Thinktank’s Per Amundsen said the financial benefits of SMEs using their SMSFs to acquire their business premises are well known, including tax minimisation, asset protection and building wealth for retirement.
“But what is often less understood is that the secondary market for commercial property can be closely linked to the primary market, and that rising prices in the latter, in many circumstances, will have a flow-on effect on the former,” Amundsen said.
“In particular, tighter vacancy rates in Sydney and Melbourne are pushing prices up across both primary and secondary markets.
“As the latest Property Council of Australia figures showed, there has been an improvement in all CBD markets’ vacancy rates, with demand the key driver, especially in Melbourne.

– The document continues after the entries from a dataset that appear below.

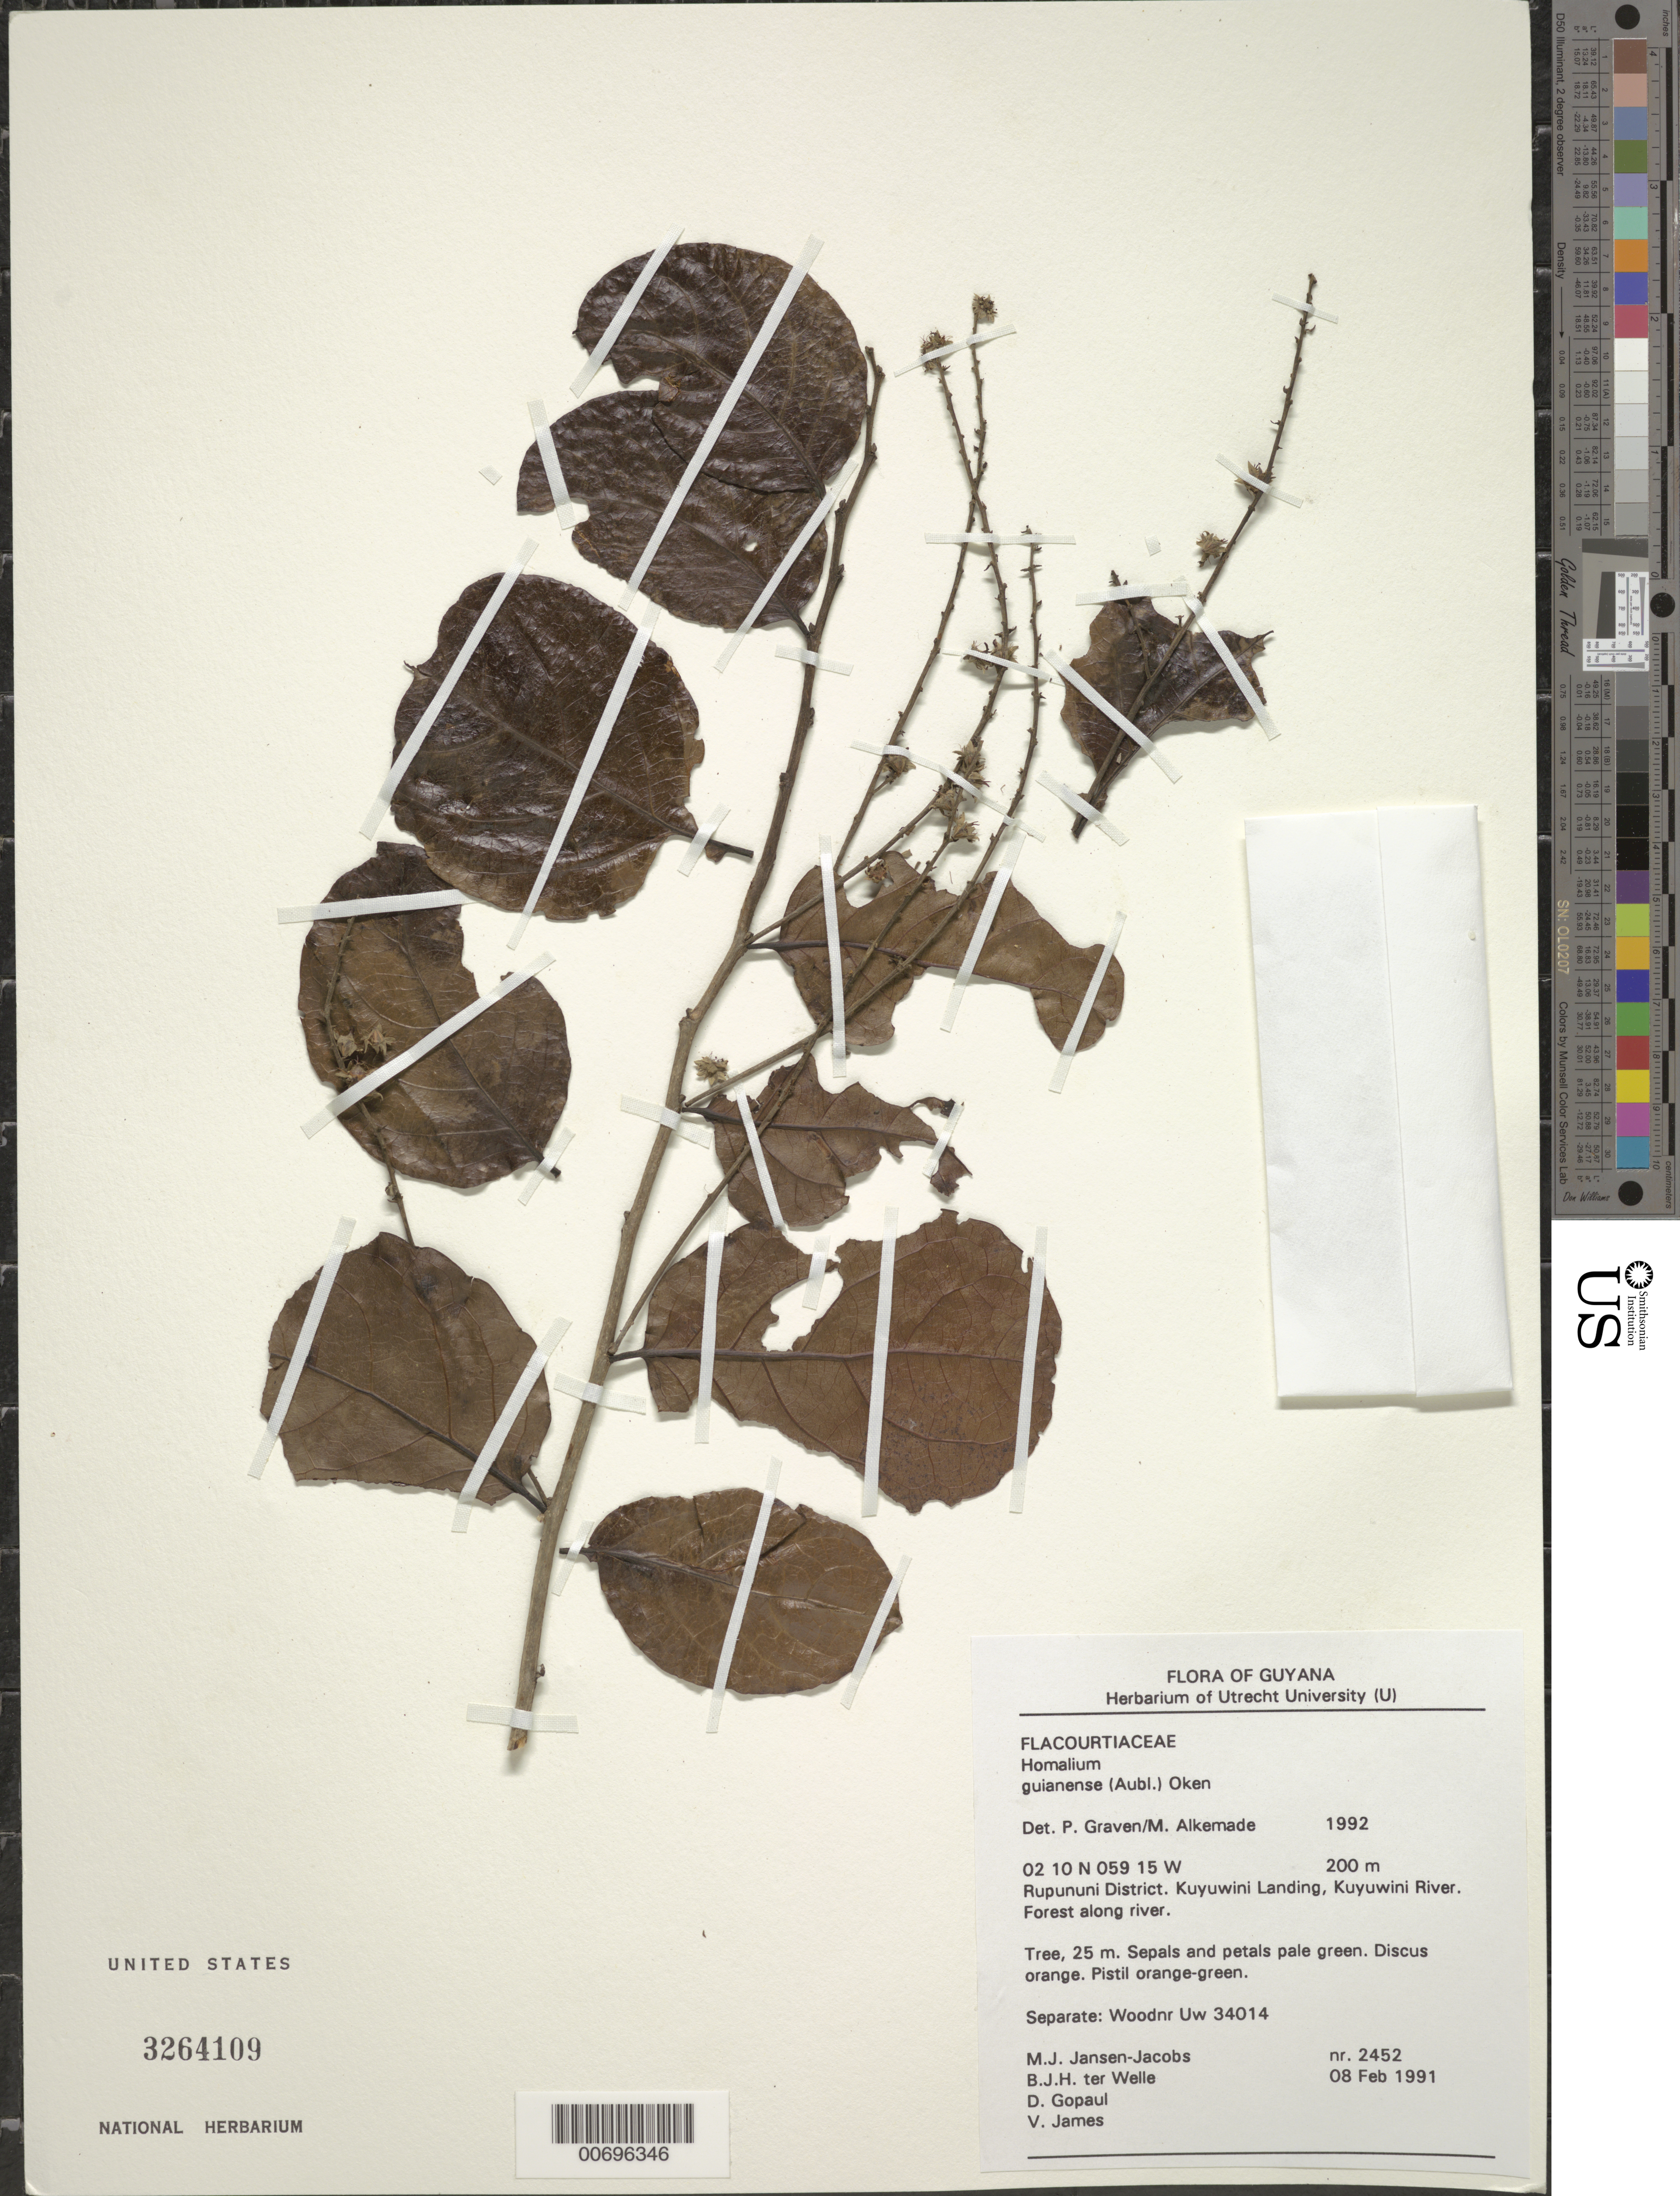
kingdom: Plantae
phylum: Tracheophyta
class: Magnoliopsida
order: Malpighiales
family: Salicaceae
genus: Homalium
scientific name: Homalium guianense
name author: (Aubl.) Oken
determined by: Alkemade, M.; Graven, P.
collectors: M. J. Jansen-Jacobs, B. Welle, D. Gopaul & V. James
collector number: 2452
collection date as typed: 8-Feb-91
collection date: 1991-02-08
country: Guyana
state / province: U. Takutu-U. Essequibo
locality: Kuyuwini Landing, Kuyuwini River, Rupununi District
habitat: Forest along river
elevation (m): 200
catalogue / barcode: US 3264109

“Falling CBD vacancy rates help underpin commercial property prices right across the market. There’s a ripple effect flowing out from this CBD activity, so for SMEs it’s an ideal opportunity to either sell their commercial premises to their SMSF or use their fund to acquire premises.”
Amundsen said a similar opportunity exists in SMEs in the manufacturing and constructions sectors of the economy.

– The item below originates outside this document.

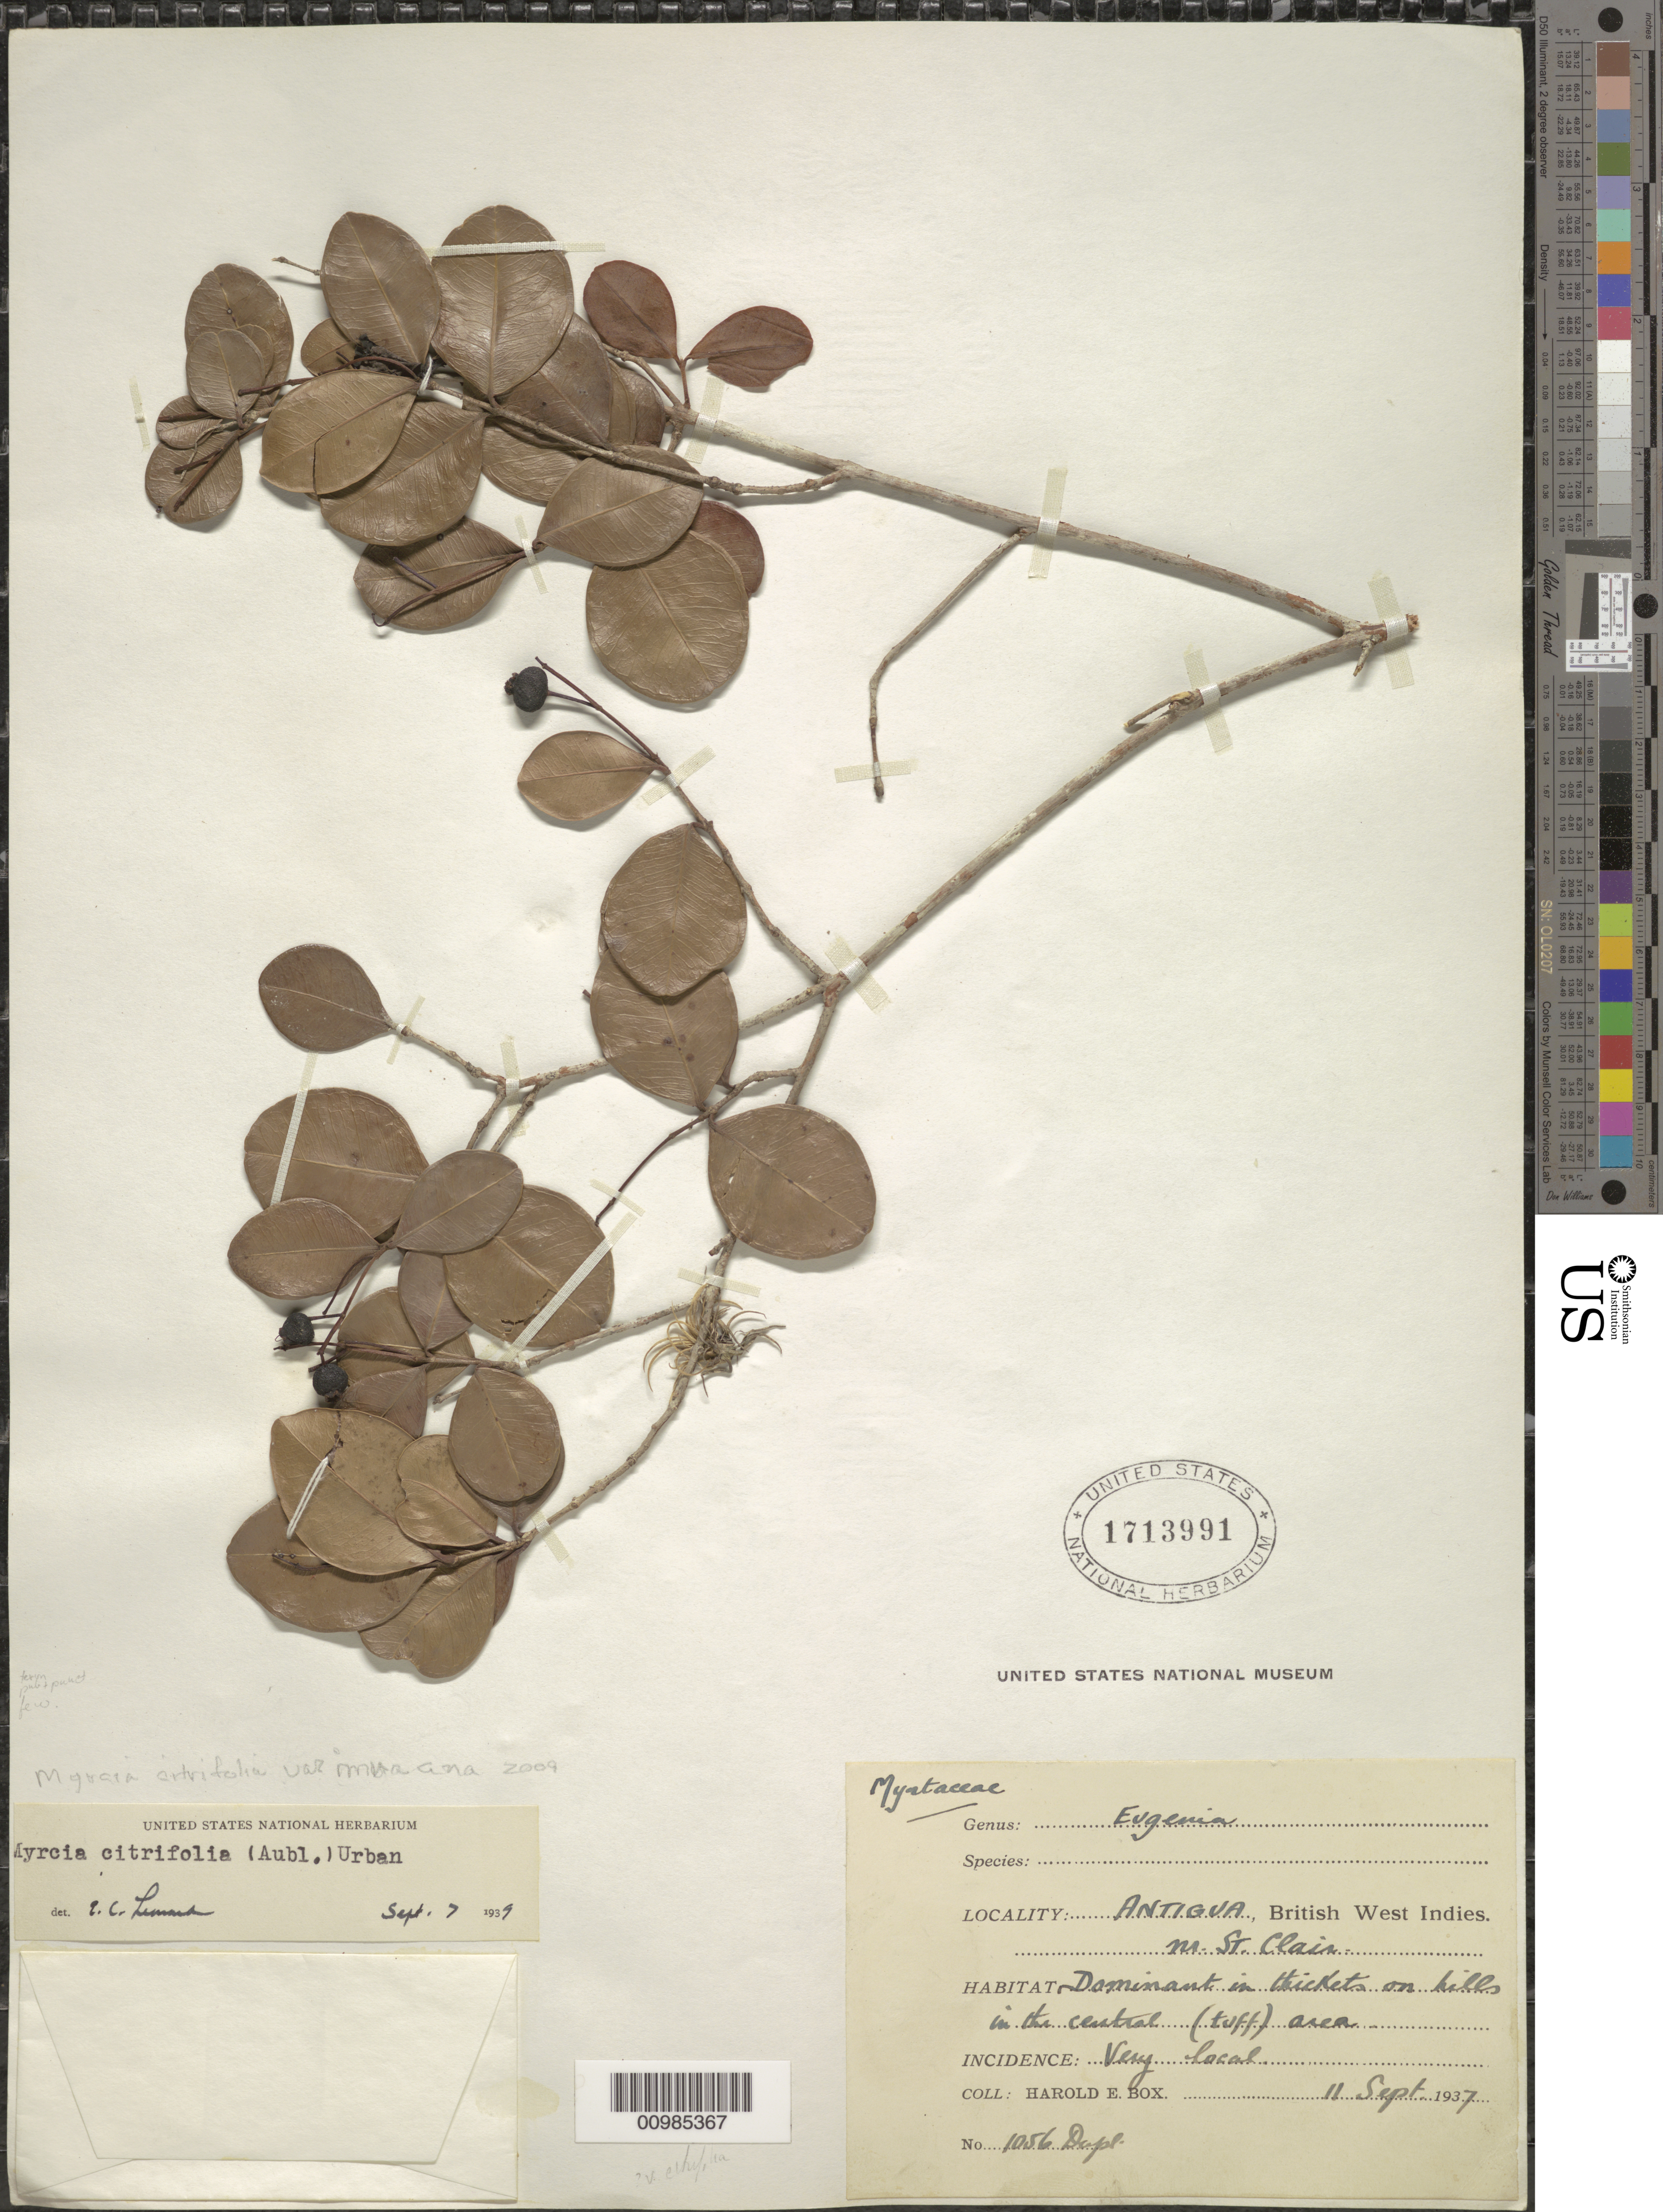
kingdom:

“The industrial property market, where Thinktank has 43.6 per cent of its loan book at $363 million, is benefiting from a stronger manufacturing sector with the ACCI-Westpac Survey of Industrial Trends for the June quarter rising 4.4 points to 63.8,” he said.
“Manufacturing continues to benefit from local apartment and infrastructure projects that are still boosting demand, with 37 per cent of businesses expecting the general business environment to strengthen over the next six months.
“This paints a positive picture for industrial property, with the commercial and industrial real estate agent Savills highlighting stable rental levels across the country (except Perth), but with yields continuing to tighten everywhere (including Perth).”